For the best dough, add white wine and lemon juice
Bakers and home cooks despair when their dough turns brown. Now scientists have found a cheap and easy way to prevent it. Samantha Page reports.
In an effort to find natural ways to keep pastry dough from turning brown over time, scientists discover what many grandmothers already knew: add lemon – but, with a twist.
A new study shows that white wine and lemon juice together is the most effective, natural way to prevent enzymatic browning in dough without using artificial additives or special flour.

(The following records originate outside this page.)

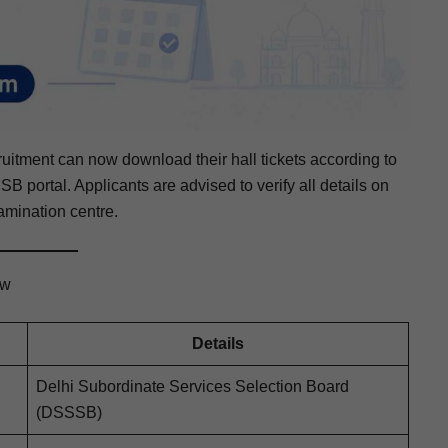
t­ment can now down­load their hall tick­ets accord­ing to
B por­tal. Appli­cants are advised to ver­i­fy all details on
m­i­na­tion centre.
ew
Details
Del­hi Sub­or­di­nate Ser­vices Selec­tion Board
(DSSSB)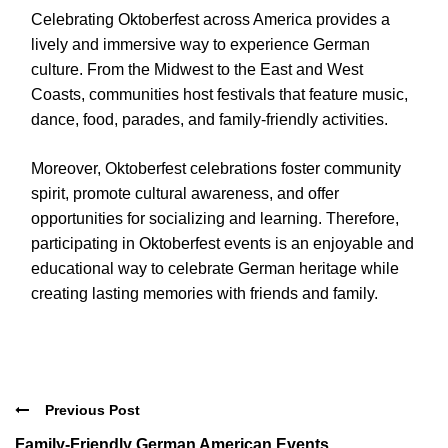
Celebrating Oktoberfest across America provides a
lively and immersive way to experience German
culture. From the Midwest to the East and West
Coasts, communities host festivals that feature music,
dance, food, parades, and family-friendly activities.
Moreover, Oktoberfest celebrations foster community
spirit, promote cultural awareness, and offer
opportunities for socializing and learning. Therefore,
participating in Oktoberfest events is an enjoyable and
educational way to celebrate German heritage while
creating lasting memories with friends and family.
Previous Post
Family-Friendly German American Events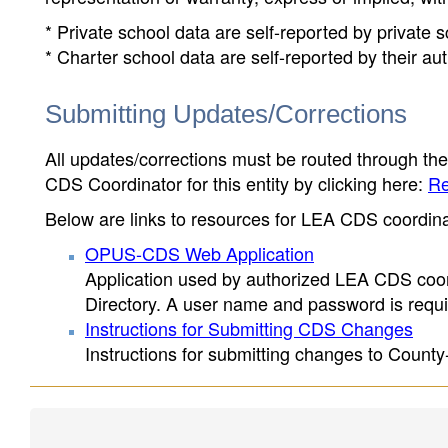
* Private school data are self-reported by private
* Charter school data are self-reported by their au
Submitting Updates/Corrections
All updates/corrections must be routed through th
CDS Coordinator for this entity by clicking here:
Re
Below are links to resources for LEA CDS coordinat
OPUS-CDS Web Application
Application used by authorized LEA CDS coord
Directory. A user name and password is requir
Instructions for Submitting CDS Changes
Instructions for submitting changes to County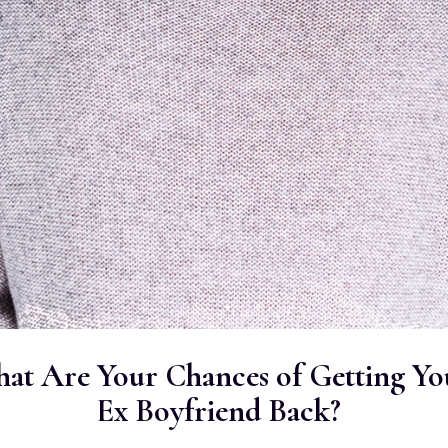
at Are Your Chances of Getting Yo
Ex Boyfriend Back?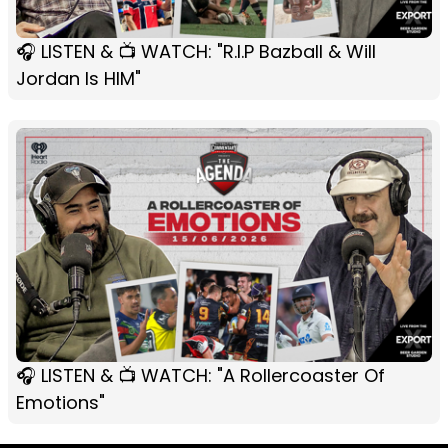
🎧 LISTEN & 📺 WATCH: "R.I.P Bazball & Will
Jordan Is HIM"
🎧 LISTEN & 📺 WATCH: "A Rollercoaster Of
Emotions"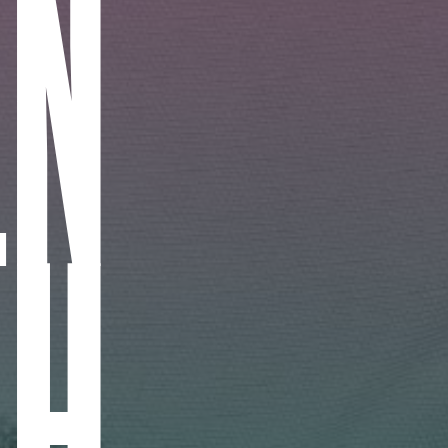
IN
CH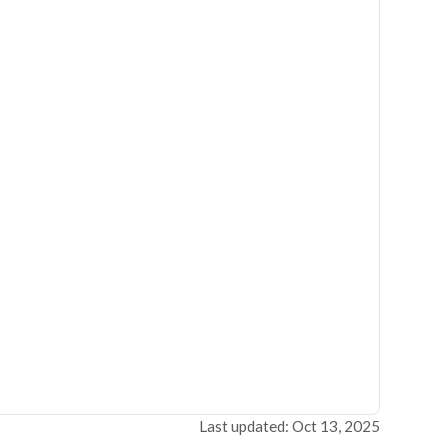
Last updated: Oct 13, 2025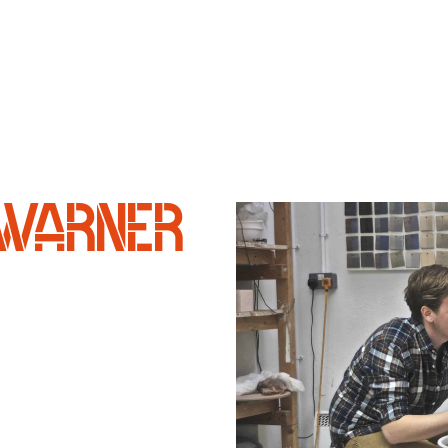
WARNER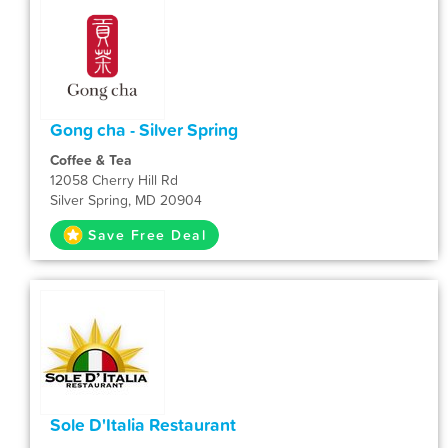
Gong cha - Silver Spring
Coffee & Tea
12058 Cherry Hill Rd
Silver Spring, MD 20904
Save Free Deal
Sole D'Italia Restaurant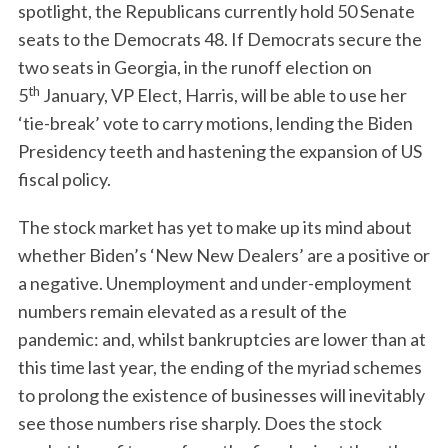
spotlight, the Republicans currently hold 50 Senate
seats to the Democrats 48. If Democrats secure the
two seats in Georgia, in the runoff election on
th
5
January, VP Elect, Harris, will be able to use her
‘tie-break’ vote to carry motions, lending the Biden
Presidency teeth and hastening the expansion of US
fiscal policy.
The stock market has yet to make up its mind about
whether Biden’s ‘New New Dealers’ are a positive or
a negative. Unemployment and under-employment
numbers remain elevated as a result of the
pandemic: and, whilst bankruptcies are lower than at
this time last year, the ending of the myriad schemes
to prolong the existence of businesses will inevitably
see those numbers rise sharply. Does the stock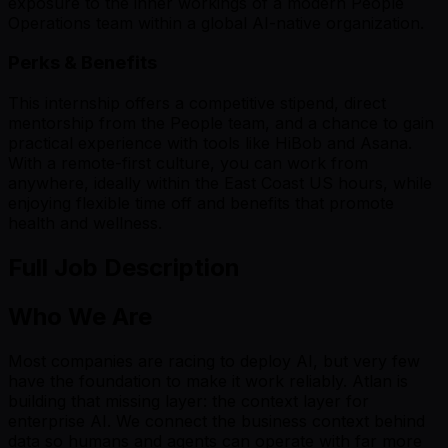
exposure to the inner workings of a modern People
Operations team within a global AI-native organization.
Perks & Benefits
This internship offers a competitive stipend, direct
mentorship from the People team, and a chance to gain
practical experience with tools like HiBob and Asana.
With a remote-first culture, you can work from
anywhere, ideally within the East Coast US hours, while
enjoying flexible time off and benefits that promote
health and wellness.
Full Job Description
Who We Are
Most companies are racing to deploy AI, but very few
have the foundation to make it work reliably. Atlan is
building that missing layer: the context layer for
enterprise AI. We connect the business context behind
data so humans and agents can operate with far more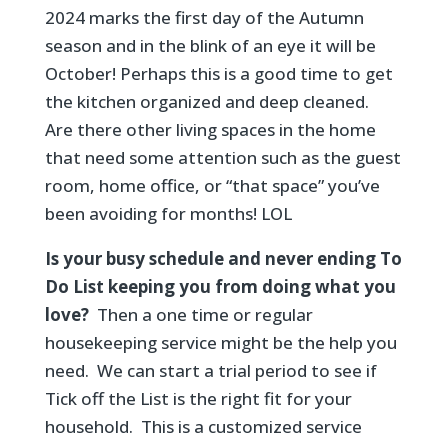
2024 marks the first day of the Autumn
season and in the blink of an eye it will be
October! Perhaps this is a good time to get
the kitchen organized and deep cleaned.
Are there other living spaces in the home
that need some attention such as the guest
room, home office, or “that space” you’ve
been avoiding for months! LOL
Is your busy schedule and never ending To
Do List keeping you from doing what you
love?
Then a one time or regular
housekeeping service might be the help you
need. We can start a trial period to see if
Tick off the List is the right fit for your
household. This is a customized service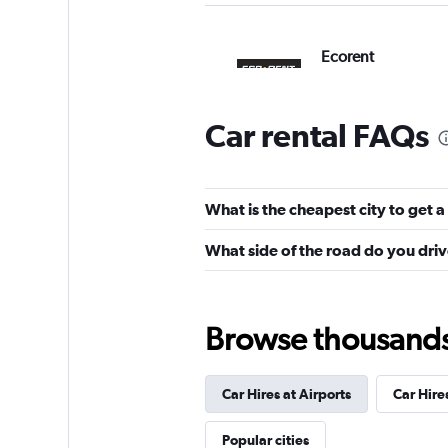
Ecorent
2 locations
Car rental FAQs
CarQ
What is the cheapest city to get a 
2 locations
What side of the road do you driv
NextCar
Browse thousands o
1 location
Car Hires at Airports
Car Hires
Popular cities
Albarent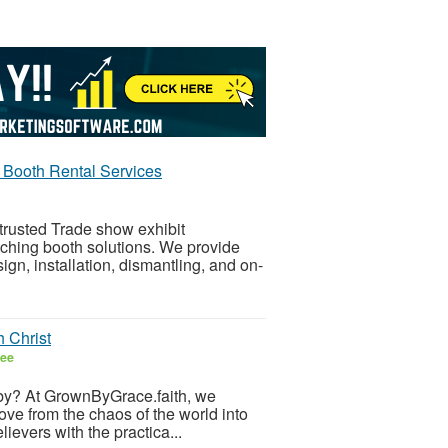
Booth Rental Services
trusted Trade show exhibit
ching booth solutions. We provide
ign, installation, dismantling, and on-
 Christ
ree
ing by? At GrownByGrace.faith, we
ve from the chaos of the world into
lievers with the practica...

“Dough discolouration is attributed to several subsequent enzyme-substrate reactions, which can selectively be inhibited by food additives,” writes the research team, led by Linda Brütsch of the Institute of Food Nutrition and Health in Zurich, Switzerland.

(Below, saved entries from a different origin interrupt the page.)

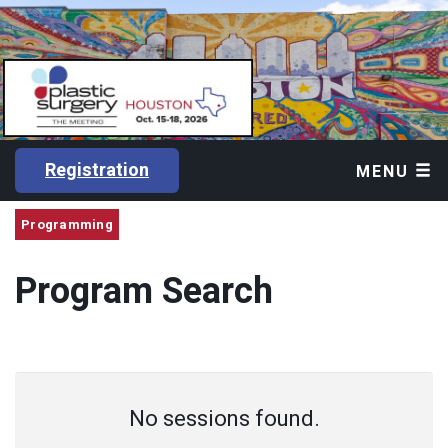
Registration
MENU
Programming
Program Search
No sessions found.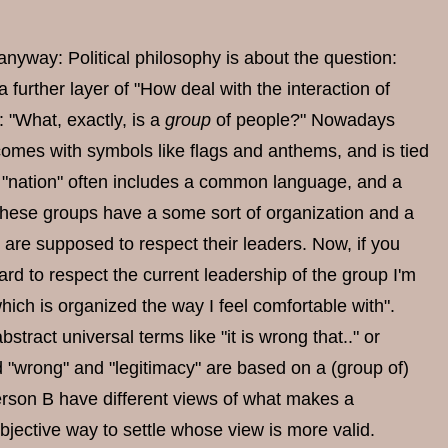
y anyway: Political philosophy is about the question:
 further layer of "How deal with the interaction of
: "What, exactly, is a
group
of people?" Nowadays
comes with symbols like flags and anthems, and is tied
of "nation" often includes a common language, and a
ly, these groups have a some sort of organization and a
are supposed to respect their leaders. Now, if you
hard to respect the current leadership of the group I'm
hich is organized the way I feel comfortable with".
bstract universal terms like "it is wrong that.." or
nd "wrong" and "legitimacy" are based on a (group of)
erson B have different views of what makes a
bjective way to settle whose view is more valid.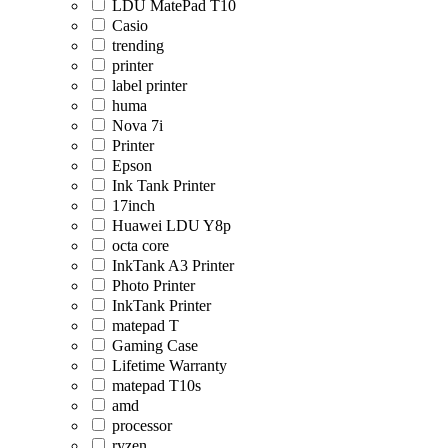
LDU MatePad T10
Casio
trending
printer
label printer
huma
Nova 7i
Printer
Epson
Ink Tank Printer
17inch
Huawei LDU Y8p
octa core
InkTank A3 Printer
Photo Printer
InkTank Printer
matepad T
Gaming Case
Lifetime Warranty
matepad T10s
amd
processor
ryzen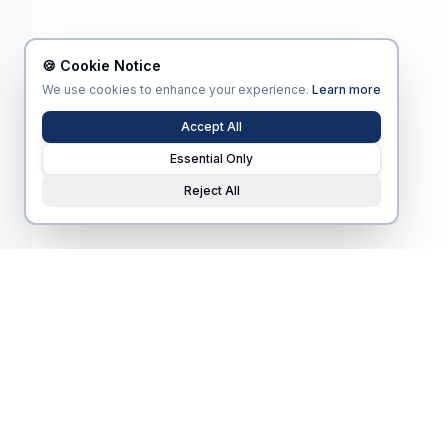
🍪 Cookie Notice
We use cookies to enhance your experience.
Learn more
Accept All
Essential Only
Reject All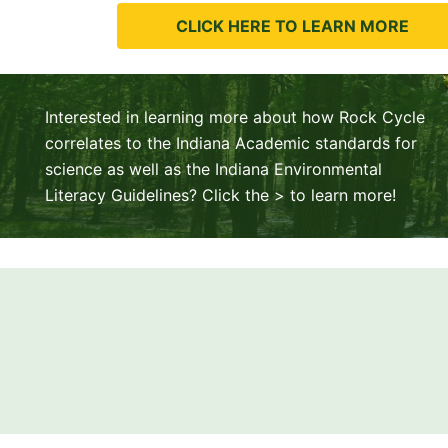
CLICK HERE TO LEARN MORE
Interested in learning more about how Rock Cycle
correlates to the Indiana Academic standards for
science as well as the Indiana Environmental
Literacy Guidelines? Click the > to learn more!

However, many customers don’t like seeing a list of artificial ingredients on packaging. Yet for pastry-making companies finding ways to stop their raw product discolouring is essential.
“Despite their effectiveness, the unlimited use of commercial inhibitors is nondesirable due to necessary labelling, thus sustainable and natural inhibitors usually occurring as conventional food ingredients are of interest,” Brütsch’s team write in the American Chemical Society’s Journal of Agricultural and Food Chemistry.
One way to prevent browning has been to use “extra white” flour, known as type 380, which is made with only the inner portion of wheat endosperm. The flour contains less polyphenol oxidase (PPO), the molecule responsible for browning in everything from apples to tobacco, but it is more difficult and costly to produce than standard white flour, known as type 550.
“Browning in food products is generally related to loss of cell integrity caused by mechanical or thermal processes,”the researchers explain.
“This results in the disruption of membranes, cell walls, and other cellular structures enabling interaction of enzyme and its substrate. In the presence of oxygen, PPO is then capable of catalysing melanin formation, which is the coloured metabolic end product of enzymatic browning.”
To avoid this unsightly process – and avoid using additives – the researchers tested lemon juice, grape juice, and white wine in various combinations on type 550 flour. Over four weeks, a quartet of trials produced a lighter coloured product than plain type 550 flour. However, but the combination of wine and lemon together was the most effective.
Dough made using standard flour, but with white wine and lemon juice added, “showed minimum discolouration” and was similar in appearance to dough made with type 380 flour, the researchers found.
“Lemon juice demonstrated the highest inhibitory potential while white wine revealed itself as ideal additive for prevention of enzymatic browning and mold formation,” they conclude.
Swiss baked goods maker Jowa AG and Swiss Food Research, an industry association, backed the study.